Was wird die Zukunft bringen? Kann sich das GmbH-Gesetz wieder für 115 Jahre bis zur nächsten großen Reform gemütlich zurücklehnen – bzw. der Gesetzgeber und sein Gesetzgebungsreferent? Wohl kaum, die Zeiten sind schnelllebiger geworden. Wer weiß, was die fortschreitende Digitalisierung noch alles bringen wird. Jedenfalls wird die Online-Gründung der GmbH in irgendeiner Form kommen. Die Gesellschafterliste muss wie erwähnt in ihrer technischen Aufbereitung an den Standard des übrigen Handelsregisters angeglichen werden und auch die Eintragung muss weiter beschleunigt werden, wozu zuvörderst der zeitraubende Nachweis der Einzahlung des Stammkapitals gehört. Die Handelsregisterbekanntmachungen parallel zum Eintrag ins Unternehmensregister – ein klarer Fall von Doppelpublizität – sollten verschlankt werden, und der UG (haftungsbeschränkt) könnte nach zehn Jahren erlaubt werden, sich „UGmbH“ zu nennen, schließlich wissen die Rechtsanwender langsam, dass die Rechtsform eine stammkapitalarme Variante der GmbH ist. Die GmbH & Co. KG sollte man zu einer einzigen Rechtsform verschmelzen – ein echtes Bedürfnis in der Wirtschaft für eine Personengesellschaft mit beschränkter Haftung besteht ganz offensichtlich. Die Rechtsentwicklung hat diesem Bedürfnis durch die GmbH & Co.
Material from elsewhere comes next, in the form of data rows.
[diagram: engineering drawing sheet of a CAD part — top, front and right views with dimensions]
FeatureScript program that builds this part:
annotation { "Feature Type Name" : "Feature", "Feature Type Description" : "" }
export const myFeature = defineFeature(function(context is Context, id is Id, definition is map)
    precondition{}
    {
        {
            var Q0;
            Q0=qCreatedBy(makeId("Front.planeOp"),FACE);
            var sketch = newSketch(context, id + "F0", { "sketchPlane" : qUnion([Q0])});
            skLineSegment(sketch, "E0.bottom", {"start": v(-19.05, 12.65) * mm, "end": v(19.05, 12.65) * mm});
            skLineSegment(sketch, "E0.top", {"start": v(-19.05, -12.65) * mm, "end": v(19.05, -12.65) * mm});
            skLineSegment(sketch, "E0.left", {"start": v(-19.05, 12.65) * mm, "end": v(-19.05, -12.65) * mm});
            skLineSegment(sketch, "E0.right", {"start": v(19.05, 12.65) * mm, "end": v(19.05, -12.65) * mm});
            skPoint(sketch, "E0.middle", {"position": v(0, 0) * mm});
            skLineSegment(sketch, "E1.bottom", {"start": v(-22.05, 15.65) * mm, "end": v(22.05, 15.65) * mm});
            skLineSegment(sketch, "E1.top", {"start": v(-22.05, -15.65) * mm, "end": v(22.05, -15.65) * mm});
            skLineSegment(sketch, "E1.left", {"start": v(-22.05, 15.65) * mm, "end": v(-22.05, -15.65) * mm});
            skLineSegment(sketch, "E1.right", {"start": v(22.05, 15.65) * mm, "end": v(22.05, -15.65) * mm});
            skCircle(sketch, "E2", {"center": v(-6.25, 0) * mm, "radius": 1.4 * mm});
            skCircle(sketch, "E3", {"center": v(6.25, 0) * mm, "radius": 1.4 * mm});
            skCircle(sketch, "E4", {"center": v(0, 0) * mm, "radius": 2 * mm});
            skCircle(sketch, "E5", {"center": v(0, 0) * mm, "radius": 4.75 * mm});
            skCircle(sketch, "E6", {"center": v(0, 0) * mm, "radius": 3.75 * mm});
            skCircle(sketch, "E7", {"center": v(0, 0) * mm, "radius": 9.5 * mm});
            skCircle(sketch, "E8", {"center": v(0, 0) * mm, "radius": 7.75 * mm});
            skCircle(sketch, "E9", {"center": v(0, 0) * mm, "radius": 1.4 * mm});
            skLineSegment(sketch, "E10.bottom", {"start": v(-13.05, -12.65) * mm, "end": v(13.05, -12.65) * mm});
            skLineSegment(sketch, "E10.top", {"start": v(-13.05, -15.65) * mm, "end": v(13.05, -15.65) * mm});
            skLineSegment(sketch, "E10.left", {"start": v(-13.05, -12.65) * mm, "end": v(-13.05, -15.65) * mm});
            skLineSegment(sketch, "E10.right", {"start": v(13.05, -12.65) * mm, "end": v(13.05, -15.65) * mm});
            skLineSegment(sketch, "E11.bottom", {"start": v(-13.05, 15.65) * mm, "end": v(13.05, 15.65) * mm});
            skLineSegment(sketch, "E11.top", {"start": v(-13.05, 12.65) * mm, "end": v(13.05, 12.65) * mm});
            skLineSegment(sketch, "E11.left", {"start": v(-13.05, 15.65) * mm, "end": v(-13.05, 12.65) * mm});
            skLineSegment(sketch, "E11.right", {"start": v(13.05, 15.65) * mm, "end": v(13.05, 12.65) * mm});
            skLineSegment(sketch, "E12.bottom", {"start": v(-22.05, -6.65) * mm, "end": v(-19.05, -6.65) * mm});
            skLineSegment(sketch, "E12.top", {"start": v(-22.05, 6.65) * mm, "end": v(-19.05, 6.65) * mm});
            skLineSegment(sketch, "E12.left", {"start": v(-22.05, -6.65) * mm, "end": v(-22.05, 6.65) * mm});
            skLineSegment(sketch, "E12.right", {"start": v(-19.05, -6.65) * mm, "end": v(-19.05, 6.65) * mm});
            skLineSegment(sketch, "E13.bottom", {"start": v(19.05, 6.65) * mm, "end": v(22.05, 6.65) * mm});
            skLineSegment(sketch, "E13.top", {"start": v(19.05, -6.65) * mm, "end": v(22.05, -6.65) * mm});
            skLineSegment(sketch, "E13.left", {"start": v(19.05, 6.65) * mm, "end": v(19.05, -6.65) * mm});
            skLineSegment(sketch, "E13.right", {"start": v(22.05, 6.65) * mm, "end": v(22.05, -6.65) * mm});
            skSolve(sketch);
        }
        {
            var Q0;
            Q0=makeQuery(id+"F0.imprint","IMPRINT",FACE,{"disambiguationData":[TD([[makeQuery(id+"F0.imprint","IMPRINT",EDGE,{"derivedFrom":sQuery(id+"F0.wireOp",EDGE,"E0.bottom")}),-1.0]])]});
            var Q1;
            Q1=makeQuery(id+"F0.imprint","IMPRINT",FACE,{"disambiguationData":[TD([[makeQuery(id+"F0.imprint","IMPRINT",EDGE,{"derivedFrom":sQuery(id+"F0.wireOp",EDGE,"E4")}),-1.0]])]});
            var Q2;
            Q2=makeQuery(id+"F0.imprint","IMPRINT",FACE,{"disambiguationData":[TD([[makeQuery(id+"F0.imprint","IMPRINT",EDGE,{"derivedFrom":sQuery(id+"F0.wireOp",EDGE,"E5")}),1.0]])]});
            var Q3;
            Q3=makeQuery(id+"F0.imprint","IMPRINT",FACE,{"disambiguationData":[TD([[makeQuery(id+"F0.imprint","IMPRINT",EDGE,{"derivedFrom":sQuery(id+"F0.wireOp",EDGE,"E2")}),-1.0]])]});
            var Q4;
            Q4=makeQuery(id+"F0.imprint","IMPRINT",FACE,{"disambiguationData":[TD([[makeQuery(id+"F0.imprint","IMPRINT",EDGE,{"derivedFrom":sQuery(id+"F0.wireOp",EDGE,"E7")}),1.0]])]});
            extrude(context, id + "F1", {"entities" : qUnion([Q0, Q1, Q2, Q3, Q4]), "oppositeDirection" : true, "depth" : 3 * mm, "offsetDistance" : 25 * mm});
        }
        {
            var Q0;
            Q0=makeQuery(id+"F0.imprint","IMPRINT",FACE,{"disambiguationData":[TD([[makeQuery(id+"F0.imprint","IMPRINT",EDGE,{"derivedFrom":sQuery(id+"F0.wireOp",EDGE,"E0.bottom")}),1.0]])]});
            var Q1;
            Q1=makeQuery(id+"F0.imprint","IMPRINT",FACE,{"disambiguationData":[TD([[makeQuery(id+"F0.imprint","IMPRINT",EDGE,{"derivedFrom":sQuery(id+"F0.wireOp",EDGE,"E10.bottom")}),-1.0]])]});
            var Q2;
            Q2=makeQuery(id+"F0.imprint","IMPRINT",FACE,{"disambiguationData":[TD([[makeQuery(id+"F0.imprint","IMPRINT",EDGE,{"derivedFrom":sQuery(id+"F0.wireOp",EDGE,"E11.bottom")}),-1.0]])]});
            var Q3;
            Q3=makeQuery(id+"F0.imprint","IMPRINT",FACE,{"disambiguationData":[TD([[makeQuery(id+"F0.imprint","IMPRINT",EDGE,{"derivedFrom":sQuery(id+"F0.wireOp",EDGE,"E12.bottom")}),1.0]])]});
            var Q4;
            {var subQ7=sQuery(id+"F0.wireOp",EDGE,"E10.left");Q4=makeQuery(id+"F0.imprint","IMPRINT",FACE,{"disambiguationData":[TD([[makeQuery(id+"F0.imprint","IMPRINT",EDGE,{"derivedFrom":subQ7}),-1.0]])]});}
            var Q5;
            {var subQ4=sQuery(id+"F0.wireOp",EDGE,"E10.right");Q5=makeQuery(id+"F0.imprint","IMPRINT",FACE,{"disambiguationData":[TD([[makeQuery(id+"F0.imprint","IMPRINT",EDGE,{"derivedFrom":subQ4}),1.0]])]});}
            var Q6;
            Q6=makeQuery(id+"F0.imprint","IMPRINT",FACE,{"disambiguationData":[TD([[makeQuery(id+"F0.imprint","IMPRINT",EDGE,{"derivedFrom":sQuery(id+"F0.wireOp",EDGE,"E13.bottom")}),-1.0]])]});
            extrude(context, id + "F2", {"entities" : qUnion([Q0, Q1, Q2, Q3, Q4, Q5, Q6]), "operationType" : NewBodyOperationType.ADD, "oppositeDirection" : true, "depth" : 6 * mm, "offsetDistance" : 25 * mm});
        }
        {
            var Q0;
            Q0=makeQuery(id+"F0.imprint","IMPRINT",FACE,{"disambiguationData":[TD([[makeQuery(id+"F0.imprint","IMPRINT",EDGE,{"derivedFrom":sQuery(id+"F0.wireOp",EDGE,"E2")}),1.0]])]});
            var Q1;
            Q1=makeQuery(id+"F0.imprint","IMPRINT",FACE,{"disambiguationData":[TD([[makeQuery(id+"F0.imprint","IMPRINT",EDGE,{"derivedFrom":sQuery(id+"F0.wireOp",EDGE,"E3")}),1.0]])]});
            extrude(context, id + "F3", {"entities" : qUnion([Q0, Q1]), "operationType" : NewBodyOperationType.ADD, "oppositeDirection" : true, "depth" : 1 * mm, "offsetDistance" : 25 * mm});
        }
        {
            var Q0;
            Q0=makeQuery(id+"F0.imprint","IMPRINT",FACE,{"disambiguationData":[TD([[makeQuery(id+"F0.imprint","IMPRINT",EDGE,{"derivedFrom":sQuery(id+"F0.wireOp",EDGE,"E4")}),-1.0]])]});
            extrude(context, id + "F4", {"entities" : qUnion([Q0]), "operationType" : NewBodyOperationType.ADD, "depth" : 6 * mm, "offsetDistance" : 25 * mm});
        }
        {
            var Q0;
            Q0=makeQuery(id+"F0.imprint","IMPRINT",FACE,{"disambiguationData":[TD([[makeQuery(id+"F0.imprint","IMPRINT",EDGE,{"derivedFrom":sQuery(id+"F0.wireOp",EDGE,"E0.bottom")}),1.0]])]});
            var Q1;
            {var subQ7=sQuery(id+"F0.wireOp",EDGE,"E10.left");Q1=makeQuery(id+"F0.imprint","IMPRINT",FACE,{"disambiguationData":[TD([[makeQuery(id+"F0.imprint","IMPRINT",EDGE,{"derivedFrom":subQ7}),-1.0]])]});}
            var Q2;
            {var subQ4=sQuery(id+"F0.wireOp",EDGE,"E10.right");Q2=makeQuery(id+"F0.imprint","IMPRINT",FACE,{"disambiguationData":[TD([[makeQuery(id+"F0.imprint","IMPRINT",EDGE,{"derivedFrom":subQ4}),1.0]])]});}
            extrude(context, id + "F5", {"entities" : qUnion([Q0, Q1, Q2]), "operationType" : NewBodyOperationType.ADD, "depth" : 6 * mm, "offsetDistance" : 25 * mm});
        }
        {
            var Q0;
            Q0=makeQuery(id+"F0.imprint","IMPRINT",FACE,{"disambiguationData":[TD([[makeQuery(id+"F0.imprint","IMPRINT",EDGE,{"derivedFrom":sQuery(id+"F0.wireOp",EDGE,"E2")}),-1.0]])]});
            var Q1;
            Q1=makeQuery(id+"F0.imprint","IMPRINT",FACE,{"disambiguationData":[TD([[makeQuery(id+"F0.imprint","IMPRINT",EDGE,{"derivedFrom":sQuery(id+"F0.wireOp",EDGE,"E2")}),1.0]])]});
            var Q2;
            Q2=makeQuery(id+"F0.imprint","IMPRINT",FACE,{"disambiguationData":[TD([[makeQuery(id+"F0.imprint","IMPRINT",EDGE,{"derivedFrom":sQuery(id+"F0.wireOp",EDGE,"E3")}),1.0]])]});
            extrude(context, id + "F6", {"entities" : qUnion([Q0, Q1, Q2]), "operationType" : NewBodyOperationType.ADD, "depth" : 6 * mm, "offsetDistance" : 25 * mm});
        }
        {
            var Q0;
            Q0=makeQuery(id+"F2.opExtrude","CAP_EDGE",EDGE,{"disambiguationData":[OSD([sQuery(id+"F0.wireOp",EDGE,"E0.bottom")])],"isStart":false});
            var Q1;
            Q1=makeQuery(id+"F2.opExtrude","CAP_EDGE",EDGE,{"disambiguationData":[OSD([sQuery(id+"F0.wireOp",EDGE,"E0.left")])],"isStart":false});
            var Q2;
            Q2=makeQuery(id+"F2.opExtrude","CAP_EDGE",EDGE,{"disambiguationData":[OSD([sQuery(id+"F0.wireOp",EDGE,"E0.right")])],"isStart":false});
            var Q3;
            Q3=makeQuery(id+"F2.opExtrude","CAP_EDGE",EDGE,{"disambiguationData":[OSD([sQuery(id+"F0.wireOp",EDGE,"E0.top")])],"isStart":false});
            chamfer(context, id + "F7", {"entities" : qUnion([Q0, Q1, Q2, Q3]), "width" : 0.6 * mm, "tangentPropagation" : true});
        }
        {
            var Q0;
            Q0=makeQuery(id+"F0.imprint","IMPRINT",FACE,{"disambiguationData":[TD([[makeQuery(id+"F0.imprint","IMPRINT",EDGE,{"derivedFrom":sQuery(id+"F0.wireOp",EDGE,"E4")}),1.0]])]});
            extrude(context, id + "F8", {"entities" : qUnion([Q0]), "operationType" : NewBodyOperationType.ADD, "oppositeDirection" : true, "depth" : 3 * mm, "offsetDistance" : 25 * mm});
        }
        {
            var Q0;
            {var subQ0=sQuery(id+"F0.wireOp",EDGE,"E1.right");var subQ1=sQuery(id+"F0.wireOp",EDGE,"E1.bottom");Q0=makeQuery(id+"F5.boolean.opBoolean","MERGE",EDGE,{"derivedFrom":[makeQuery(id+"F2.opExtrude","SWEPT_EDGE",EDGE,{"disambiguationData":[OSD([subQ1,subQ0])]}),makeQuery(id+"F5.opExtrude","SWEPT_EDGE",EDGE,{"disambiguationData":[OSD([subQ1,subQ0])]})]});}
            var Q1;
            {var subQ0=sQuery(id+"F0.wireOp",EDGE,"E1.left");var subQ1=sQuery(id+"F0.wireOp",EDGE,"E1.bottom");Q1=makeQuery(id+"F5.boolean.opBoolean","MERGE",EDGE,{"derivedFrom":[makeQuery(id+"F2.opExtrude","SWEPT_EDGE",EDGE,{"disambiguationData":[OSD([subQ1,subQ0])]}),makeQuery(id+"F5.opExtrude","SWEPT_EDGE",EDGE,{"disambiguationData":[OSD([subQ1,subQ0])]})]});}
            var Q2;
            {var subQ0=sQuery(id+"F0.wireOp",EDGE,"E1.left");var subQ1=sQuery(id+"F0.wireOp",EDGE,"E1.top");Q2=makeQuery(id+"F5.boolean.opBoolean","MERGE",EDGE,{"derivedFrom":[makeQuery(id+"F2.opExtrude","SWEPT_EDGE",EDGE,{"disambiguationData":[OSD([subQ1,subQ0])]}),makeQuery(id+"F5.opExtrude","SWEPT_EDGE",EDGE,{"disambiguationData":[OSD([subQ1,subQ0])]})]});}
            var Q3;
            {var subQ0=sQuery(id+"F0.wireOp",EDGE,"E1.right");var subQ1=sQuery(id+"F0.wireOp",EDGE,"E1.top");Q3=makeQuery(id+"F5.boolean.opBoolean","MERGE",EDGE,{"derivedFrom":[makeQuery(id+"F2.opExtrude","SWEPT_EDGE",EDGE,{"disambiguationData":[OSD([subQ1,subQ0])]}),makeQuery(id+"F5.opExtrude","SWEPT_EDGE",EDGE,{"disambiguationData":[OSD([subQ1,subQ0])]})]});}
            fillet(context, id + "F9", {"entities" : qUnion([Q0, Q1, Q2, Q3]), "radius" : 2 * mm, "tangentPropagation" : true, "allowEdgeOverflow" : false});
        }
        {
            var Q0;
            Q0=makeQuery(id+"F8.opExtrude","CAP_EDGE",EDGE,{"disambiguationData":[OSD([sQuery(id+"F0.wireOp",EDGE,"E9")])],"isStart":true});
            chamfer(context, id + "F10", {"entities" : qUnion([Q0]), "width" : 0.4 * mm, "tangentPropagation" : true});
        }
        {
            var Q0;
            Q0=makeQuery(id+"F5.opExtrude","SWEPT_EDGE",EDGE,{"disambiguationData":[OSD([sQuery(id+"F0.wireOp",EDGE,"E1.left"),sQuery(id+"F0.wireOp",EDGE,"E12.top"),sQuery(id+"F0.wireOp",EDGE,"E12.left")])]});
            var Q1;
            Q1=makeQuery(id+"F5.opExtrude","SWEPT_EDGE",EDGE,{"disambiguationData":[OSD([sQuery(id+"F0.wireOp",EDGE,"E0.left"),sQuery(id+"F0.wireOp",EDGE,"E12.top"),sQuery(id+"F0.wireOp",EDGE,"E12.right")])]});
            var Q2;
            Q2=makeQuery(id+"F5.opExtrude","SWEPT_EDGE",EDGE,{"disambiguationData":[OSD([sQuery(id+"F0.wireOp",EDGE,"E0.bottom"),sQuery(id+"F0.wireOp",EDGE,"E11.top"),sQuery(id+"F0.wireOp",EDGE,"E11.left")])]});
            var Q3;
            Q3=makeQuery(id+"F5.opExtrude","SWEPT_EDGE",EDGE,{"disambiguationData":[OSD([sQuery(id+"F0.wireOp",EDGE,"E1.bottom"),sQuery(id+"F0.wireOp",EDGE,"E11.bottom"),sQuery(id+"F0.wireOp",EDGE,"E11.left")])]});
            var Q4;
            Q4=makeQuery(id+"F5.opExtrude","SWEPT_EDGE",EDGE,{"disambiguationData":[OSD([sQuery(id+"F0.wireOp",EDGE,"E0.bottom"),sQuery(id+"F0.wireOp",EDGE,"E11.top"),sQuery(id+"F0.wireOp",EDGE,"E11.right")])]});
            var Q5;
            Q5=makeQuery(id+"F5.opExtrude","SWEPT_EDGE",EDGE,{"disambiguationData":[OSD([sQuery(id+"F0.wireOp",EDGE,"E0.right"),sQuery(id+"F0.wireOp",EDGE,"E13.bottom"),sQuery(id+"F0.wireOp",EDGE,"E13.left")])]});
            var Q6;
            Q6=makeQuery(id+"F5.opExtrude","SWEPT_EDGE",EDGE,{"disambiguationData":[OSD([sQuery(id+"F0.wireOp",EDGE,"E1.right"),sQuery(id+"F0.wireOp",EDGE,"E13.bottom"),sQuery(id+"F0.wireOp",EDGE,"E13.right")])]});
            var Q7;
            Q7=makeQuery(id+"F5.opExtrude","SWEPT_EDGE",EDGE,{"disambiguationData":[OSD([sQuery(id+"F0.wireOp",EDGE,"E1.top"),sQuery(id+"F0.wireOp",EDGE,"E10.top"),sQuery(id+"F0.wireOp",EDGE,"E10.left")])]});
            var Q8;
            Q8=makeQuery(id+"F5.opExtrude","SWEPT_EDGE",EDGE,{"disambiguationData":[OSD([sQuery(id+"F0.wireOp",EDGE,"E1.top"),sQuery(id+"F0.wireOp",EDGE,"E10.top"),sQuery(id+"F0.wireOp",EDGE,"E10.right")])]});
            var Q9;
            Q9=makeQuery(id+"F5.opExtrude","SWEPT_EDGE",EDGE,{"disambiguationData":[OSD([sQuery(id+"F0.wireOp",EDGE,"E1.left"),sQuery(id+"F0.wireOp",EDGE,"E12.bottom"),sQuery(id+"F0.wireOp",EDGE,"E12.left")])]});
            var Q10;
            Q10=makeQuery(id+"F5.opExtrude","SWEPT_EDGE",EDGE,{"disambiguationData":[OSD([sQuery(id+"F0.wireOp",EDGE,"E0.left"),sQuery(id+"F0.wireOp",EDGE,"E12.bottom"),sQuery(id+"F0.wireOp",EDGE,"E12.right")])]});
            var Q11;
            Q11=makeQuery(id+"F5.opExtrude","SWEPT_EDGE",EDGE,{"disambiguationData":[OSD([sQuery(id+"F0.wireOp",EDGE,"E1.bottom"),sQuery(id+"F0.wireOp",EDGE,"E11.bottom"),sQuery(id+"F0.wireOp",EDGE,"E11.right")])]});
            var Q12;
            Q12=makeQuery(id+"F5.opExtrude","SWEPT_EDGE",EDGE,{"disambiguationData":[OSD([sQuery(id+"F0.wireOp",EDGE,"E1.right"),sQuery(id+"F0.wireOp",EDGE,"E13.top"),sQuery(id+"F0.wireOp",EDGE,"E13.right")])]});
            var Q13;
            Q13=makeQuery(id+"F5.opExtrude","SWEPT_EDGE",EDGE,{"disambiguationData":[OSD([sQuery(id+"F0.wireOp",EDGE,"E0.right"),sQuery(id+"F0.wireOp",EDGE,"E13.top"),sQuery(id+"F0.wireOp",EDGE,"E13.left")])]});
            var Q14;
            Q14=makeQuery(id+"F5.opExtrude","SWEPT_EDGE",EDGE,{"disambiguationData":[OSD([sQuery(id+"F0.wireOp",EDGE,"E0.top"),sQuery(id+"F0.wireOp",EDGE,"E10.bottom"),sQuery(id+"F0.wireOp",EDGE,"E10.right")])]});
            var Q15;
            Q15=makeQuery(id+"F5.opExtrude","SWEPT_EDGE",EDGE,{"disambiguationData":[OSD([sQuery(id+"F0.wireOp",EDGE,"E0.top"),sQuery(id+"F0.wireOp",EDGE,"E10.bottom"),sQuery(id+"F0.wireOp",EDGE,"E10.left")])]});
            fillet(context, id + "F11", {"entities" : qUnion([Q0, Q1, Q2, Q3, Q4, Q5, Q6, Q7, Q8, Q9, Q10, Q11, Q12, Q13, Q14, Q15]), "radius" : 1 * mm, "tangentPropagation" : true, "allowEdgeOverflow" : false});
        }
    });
KG zwar entsprochen, jedoch aberwitzig kompliziert – wozu braucht man denn bitte zwei Gesellschaften mit all ihren Formalien und Publizitätsvorschriften? Darüber könnte man also nachdenken, wenn man einmal etwas Zeit hat. Zuletzt haben wir noch die Diskussion zu einer europäischen Privatgesellschaft, die von der Kommission zwar zurückgezogen, von der Koalition in Berlin aber erneut gefordert wird. Das Stammkapitalsystem wird mit dem Austritt der Briten aus der EU weniger unter Druck stehen und vielleicht die Zeit noch weiter überdauern.

Aber all das sind nur ein paar hingeworfene Gedanken. Man wird in der Rechtspolitik immer wieder überrascht, und jede Wahlperiode birgt Unvorhergesehenes und Unvorhersehbares. Vorhersagen sind somit in etwa so schwierig wie Währungsprognosen.